El rey, al parecer convencido de su mortalidad, no deja de lamentarse. La mujer de Utnapishtim siente compasión y convence a su marido para que, a cambio, le ofrezca la planta del rejuvenecimiento que, si bien es inferior a la inmortalidad, le daría una presencia siempre juvenil. El barquero Urshanabi lo condujo al mar para que recogiera la hierba mágica. Gilgamesh se sumergió y la pudo arrancar del fondo, pero en un descuido una serpiente que husmeaba por el lugar se la comió y al instante mudó de piel. Gilgamesh regresó a su ciudad inconsolable pues se dio cuenta que no le estaba destinada ni la inmortalidad ni la eterna juventud. (G.S. Kirk).

Los antiguos reyes babilónicos gobernaban por un periodo determinado -un ciclo celeste- y aceptaban, como una ley natural, morir voluntariamente junto con su consorte y toda su corte para dejar el lugar a un nuevo monarca. El Poema de Gilgamesh, tal vez refleje la rebelión contra esas normas y el interés por extender el mandato del rey más allá de lo establecido por los sacerdotes astrólogos. La obsesión por la inmortalidad puede estar asociada a su interés de gobernar para siempre. La muerte voluntaria de los reyes antiguos y el regicidio ritual están ampliamente documentados en el libro, La rama dorada, de James Frazer.

La obsesión por la inmortalidad es algo que ha perseguido a muchos monarcas a lo largo de la historia, que los ha llevado, en ocasiones, a cometer locuras. Por ejemplo, el primer emperador de la china unificada, Quin Shi Huang, -el constructor de los guerreros de terracota- que gobernó hacia finales del siglo III a.C., realizó un viaje a unas islas donde se decía que la gente no moría. En el camino, alguien lo convenció que, para lograr su ansiada inmortalidad, debía ingerir un brebaje preparado con jade y mercurio. Contrario a lo que deseaba, el emperador murió inmediatamente porque su cuerpo no pudo digerirlo.

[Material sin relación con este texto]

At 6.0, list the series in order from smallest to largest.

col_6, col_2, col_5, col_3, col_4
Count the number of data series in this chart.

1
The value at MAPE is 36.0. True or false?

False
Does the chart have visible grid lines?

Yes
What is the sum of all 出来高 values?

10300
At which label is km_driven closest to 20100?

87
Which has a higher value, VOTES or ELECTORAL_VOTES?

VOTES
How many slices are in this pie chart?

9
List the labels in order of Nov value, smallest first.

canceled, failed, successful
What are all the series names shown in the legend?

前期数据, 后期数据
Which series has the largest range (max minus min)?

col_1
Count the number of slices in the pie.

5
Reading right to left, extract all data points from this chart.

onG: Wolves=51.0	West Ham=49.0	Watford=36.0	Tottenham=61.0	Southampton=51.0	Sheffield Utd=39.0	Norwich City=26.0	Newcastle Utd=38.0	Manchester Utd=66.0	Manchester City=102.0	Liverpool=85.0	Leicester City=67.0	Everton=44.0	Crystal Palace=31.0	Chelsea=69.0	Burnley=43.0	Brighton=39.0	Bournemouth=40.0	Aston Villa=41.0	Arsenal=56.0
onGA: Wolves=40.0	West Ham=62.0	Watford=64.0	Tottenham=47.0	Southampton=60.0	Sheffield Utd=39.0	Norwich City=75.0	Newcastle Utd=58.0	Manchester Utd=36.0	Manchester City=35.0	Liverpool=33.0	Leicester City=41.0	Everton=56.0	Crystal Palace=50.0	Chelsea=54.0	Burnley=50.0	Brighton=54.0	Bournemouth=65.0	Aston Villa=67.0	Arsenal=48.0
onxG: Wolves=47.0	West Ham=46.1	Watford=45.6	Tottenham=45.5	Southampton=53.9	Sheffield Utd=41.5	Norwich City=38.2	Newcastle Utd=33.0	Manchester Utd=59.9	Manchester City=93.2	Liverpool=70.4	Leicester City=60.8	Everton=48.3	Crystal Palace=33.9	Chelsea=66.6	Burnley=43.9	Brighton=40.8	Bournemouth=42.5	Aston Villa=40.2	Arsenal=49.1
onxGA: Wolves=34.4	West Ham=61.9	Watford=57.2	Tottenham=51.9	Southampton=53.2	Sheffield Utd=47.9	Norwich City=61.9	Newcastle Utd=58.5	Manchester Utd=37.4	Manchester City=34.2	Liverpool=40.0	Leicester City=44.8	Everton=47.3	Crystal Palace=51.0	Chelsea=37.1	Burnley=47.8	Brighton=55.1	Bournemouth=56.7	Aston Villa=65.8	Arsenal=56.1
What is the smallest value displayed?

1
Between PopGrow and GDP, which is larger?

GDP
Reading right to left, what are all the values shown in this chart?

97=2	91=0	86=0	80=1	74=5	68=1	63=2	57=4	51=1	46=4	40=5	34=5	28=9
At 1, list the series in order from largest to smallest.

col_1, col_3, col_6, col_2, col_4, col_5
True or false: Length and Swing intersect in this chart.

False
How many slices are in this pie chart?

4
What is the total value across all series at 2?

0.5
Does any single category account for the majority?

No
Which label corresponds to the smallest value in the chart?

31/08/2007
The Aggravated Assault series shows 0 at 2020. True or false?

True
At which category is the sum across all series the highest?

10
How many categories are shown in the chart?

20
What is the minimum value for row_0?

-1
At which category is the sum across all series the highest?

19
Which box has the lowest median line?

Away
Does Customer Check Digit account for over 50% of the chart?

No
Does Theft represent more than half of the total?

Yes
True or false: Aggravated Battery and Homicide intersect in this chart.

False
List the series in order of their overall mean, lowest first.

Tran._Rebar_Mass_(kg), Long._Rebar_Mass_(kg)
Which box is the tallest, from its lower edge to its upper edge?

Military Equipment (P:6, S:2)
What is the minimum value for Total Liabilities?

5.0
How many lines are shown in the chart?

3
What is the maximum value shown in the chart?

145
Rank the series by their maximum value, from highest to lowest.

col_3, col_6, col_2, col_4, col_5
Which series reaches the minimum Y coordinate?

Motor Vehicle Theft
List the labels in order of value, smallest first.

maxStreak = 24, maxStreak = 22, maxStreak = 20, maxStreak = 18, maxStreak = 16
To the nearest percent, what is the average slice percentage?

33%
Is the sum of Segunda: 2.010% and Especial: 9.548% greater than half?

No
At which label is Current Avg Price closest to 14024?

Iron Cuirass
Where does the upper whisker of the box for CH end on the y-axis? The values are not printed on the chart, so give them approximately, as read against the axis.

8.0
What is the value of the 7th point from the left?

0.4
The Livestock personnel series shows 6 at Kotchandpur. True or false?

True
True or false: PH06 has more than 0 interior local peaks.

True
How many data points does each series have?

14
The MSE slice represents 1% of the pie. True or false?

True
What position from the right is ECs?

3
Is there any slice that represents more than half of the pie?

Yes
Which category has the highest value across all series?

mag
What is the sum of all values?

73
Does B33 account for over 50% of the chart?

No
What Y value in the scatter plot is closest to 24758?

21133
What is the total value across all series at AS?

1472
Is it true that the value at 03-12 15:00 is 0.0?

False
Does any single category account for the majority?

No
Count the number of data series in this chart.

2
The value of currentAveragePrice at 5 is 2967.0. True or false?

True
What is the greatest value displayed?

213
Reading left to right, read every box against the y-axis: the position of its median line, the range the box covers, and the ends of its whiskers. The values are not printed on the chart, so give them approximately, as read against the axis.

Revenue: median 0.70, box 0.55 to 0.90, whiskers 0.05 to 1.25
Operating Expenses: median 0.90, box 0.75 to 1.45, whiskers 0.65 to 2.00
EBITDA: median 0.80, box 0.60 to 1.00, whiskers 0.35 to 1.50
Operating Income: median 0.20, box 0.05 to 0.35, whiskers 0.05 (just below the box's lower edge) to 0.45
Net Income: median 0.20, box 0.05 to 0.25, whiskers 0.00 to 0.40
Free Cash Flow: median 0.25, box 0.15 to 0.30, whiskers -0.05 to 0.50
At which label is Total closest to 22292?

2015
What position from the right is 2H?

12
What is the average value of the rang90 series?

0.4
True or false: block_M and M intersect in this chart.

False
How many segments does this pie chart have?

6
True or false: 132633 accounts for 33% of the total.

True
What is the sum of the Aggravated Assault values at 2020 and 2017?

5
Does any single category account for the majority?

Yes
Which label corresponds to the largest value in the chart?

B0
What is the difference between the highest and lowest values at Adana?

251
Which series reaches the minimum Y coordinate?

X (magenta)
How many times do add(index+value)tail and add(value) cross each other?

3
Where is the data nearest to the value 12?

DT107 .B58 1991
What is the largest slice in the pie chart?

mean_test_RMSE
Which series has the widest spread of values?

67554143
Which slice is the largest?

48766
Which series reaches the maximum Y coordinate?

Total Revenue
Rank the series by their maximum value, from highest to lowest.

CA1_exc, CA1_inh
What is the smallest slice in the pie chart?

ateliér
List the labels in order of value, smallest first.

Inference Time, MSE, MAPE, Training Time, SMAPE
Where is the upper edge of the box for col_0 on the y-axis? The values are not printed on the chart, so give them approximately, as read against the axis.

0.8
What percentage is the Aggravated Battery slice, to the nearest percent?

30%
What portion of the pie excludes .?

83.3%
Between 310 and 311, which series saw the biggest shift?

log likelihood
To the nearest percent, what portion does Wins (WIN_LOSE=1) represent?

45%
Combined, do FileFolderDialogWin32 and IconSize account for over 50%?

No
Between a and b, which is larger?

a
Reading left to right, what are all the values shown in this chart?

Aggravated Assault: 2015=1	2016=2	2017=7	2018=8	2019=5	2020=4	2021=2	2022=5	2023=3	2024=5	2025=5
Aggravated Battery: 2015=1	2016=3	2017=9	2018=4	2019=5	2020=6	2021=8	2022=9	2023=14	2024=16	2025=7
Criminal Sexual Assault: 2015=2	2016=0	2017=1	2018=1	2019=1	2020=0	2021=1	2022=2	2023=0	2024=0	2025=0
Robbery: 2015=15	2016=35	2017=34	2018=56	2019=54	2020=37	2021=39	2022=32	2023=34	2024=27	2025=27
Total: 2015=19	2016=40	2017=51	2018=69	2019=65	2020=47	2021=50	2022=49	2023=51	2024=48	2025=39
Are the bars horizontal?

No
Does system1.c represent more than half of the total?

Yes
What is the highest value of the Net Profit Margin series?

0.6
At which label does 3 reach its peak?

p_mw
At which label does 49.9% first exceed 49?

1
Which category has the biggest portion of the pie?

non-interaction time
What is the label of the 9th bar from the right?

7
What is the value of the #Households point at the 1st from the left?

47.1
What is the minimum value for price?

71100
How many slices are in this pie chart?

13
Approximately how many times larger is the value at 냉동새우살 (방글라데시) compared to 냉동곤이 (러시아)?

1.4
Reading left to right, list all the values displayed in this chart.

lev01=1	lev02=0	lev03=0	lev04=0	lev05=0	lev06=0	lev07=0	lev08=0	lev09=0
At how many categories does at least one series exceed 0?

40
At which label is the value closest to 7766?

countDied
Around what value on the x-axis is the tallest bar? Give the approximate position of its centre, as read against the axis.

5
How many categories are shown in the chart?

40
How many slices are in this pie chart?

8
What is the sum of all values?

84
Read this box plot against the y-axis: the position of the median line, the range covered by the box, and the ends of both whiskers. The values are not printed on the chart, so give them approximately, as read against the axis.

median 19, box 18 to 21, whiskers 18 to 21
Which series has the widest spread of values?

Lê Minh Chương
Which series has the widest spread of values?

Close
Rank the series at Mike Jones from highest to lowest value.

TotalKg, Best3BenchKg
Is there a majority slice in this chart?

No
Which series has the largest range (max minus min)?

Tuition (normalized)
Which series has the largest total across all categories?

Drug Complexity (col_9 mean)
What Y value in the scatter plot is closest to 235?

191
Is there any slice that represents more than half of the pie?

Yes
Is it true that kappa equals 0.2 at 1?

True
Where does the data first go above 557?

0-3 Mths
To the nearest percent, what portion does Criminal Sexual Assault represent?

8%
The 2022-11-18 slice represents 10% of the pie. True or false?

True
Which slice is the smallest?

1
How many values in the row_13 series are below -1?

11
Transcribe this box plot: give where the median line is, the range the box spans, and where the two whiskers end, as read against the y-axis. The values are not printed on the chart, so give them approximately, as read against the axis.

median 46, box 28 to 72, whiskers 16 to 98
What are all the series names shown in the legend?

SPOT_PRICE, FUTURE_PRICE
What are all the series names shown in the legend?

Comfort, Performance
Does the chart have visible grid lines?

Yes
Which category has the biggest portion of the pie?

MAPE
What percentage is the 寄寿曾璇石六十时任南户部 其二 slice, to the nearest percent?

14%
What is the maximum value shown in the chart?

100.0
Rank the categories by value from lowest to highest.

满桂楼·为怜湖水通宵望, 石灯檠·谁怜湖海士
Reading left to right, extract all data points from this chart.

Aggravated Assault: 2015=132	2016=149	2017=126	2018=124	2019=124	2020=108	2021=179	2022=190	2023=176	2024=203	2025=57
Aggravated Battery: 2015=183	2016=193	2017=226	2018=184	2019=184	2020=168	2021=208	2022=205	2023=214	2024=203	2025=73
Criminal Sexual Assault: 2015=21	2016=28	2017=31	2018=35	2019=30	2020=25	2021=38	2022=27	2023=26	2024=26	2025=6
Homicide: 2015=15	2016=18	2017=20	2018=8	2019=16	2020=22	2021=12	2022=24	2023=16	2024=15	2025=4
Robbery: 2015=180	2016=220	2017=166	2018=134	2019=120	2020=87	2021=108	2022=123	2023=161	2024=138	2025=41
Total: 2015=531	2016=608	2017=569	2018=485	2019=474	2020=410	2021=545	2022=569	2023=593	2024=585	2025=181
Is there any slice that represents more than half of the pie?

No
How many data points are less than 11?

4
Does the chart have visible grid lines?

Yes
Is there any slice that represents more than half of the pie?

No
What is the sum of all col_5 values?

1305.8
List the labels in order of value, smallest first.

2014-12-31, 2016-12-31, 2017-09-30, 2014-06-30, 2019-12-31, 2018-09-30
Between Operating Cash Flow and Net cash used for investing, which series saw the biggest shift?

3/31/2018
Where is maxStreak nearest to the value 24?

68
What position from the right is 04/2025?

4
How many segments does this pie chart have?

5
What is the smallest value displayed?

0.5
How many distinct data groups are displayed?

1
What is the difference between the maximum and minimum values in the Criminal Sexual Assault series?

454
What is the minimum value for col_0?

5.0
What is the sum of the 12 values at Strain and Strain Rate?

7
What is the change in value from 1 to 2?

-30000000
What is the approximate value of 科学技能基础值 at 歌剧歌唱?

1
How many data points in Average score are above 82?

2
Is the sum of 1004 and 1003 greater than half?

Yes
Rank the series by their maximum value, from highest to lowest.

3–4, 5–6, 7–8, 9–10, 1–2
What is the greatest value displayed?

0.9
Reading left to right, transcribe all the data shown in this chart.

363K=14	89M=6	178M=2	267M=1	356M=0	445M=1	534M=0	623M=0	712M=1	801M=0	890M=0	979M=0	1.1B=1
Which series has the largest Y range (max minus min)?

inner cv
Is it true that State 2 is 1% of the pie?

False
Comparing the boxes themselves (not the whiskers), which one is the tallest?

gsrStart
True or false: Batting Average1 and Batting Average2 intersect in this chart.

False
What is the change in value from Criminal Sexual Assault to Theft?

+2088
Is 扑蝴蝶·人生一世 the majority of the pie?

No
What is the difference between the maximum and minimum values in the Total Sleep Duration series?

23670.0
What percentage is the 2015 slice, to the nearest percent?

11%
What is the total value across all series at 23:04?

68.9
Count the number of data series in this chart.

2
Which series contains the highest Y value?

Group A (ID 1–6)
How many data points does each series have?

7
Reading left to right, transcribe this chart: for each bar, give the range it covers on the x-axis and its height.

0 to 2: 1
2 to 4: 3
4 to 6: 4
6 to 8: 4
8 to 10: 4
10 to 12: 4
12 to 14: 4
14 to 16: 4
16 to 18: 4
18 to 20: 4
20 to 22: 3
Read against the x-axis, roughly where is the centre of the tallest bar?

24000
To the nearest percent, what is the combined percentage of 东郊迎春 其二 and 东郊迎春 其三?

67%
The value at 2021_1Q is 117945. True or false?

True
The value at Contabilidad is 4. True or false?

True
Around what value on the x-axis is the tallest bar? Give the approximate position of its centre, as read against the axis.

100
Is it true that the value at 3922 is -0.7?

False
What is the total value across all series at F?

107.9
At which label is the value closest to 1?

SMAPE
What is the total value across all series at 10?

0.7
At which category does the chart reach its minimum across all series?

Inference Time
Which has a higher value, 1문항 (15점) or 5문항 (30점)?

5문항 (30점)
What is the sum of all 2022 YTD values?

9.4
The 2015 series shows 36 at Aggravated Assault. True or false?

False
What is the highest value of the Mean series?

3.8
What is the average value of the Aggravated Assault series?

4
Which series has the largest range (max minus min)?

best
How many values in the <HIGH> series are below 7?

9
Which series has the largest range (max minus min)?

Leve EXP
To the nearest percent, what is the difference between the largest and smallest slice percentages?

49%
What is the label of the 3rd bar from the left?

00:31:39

La monarquía encontró la forma de perpetuarse en el poder a través de la herencia del trono por consanguinidad. Algunos faraones del antiguo Egipto se propusieron además dejar su huella indeleble en el tiempo construyendo las eternas pirámides.

En la época actual muchos países democráticos cuentan con gobernantes que fueron electos por un periodo determinado para administrar los bienes públicos, conciliar intereses y resolver los problemas sociales. Pero más allá de sus atribuciones constitucionales y motivados por su obsesión por la inmortalidad, ejercen el poder para dejar su huella en la historia. Construyen inútiles obras faraónicas, toman decisiones incensatas y pretenden eternizarse en el poder, heredándolo entre los suyos.